With this in mind, the team stayed in villages, spoke to residents, recorded songs and ceremonies, and traced how stories were told in different courtyards. They also assisted local artisans in securing Intellectual Property Rights (IPR) for kandangi cotton saris (traditional Chettinad cotton saris), which use eco-friendly dyes.

Building a public archive that anyone can walk into

The project, slated for completion in March 2026, will culminate in a public website, a documentary, and exhibitions. Its true success lies in its potential to change the conversation around heritage conservation in India.

As the team looks ahead, Balakrishnan identifies a key gap in the current ecosystem. “The accessibility of the particular resources is very low. Even though the people are digitalising, everything is in the form of research reports or PhD theses, it's not made accessible to the public.”

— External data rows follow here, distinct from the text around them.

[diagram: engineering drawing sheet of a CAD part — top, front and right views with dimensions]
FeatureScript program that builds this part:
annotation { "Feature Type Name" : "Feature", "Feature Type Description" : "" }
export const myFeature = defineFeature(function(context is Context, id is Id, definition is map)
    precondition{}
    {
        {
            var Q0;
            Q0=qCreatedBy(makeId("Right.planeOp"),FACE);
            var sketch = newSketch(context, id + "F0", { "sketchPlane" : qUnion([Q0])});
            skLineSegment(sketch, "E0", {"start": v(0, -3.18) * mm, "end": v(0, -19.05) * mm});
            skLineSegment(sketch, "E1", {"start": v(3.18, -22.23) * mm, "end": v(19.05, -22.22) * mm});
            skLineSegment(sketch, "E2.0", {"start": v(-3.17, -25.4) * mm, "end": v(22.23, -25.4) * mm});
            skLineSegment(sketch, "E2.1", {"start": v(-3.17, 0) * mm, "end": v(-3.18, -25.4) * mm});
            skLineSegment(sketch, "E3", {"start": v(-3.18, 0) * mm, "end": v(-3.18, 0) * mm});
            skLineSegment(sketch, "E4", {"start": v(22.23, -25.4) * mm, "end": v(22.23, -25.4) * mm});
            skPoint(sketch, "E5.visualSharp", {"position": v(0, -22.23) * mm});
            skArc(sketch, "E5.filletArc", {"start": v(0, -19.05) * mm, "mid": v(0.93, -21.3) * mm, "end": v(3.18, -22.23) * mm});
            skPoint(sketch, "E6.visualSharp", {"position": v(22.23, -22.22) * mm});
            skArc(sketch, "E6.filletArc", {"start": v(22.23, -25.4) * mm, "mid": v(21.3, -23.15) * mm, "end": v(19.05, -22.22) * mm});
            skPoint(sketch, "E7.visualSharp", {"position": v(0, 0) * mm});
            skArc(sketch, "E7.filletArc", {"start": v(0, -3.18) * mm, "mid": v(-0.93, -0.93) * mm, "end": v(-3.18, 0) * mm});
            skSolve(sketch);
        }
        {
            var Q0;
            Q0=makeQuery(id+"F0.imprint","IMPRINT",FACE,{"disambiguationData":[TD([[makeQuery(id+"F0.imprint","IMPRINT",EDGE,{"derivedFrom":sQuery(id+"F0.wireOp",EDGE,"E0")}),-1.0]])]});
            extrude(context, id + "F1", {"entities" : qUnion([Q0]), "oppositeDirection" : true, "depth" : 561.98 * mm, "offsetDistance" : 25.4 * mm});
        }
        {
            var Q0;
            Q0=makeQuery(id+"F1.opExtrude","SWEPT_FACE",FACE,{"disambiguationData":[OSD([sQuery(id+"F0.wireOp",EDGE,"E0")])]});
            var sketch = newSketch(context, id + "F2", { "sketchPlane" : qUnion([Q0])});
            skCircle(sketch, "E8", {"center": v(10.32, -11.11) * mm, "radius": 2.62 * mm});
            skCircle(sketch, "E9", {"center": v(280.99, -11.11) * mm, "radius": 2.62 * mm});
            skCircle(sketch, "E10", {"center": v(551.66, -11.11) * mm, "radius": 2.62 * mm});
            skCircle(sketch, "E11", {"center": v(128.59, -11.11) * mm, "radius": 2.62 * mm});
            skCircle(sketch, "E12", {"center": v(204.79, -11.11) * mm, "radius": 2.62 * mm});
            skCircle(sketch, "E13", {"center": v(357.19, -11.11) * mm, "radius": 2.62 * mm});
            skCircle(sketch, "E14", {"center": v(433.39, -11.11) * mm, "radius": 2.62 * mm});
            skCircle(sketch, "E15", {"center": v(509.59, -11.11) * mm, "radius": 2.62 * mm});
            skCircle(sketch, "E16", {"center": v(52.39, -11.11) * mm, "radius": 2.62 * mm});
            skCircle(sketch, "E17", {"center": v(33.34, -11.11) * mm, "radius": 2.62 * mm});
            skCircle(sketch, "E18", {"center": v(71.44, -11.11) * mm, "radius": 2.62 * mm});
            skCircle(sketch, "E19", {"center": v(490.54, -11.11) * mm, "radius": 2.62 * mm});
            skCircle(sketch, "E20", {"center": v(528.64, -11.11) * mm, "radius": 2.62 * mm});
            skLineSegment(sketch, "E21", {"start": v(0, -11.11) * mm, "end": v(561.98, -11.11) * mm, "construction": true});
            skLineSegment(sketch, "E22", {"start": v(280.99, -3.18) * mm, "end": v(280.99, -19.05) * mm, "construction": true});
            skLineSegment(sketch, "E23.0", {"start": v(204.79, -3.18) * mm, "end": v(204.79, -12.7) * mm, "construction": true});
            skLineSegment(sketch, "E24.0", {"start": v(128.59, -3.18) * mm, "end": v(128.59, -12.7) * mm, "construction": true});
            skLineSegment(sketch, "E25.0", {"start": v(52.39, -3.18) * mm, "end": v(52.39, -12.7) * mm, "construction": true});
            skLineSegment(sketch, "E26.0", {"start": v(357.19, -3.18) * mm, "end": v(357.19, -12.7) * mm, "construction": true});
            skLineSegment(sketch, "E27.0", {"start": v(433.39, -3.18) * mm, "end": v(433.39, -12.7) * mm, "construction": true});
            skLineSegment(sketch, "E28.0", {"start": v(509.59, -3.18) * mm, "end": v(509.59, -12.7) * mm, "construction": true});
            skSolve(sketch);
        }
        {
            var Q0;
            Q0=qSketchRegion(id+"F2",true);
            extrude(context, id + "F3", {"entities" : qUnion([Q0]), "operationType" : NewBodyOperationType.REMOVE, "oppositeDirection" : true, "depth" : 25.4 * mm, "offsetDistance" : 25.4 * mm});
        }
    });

The vision is for the public to walk into a Chettinad home without needing to step into one physically, a crucial step given that many original structures are ageing and may change significantly over the coming years.

To an outsider, these mansions may look like relics of wealth. To Chettinad, they are living archives of migration, trade, women’s labour, ecological intelligence, and culturally coded design.

Somewhere in the middle of a still village lane, as a 360-degree camera captures the echo of footsteps inside a fading veranda, you realise what is at stake. This documentation becomes an act of remembering, carried out before forgetting becomes inevitable.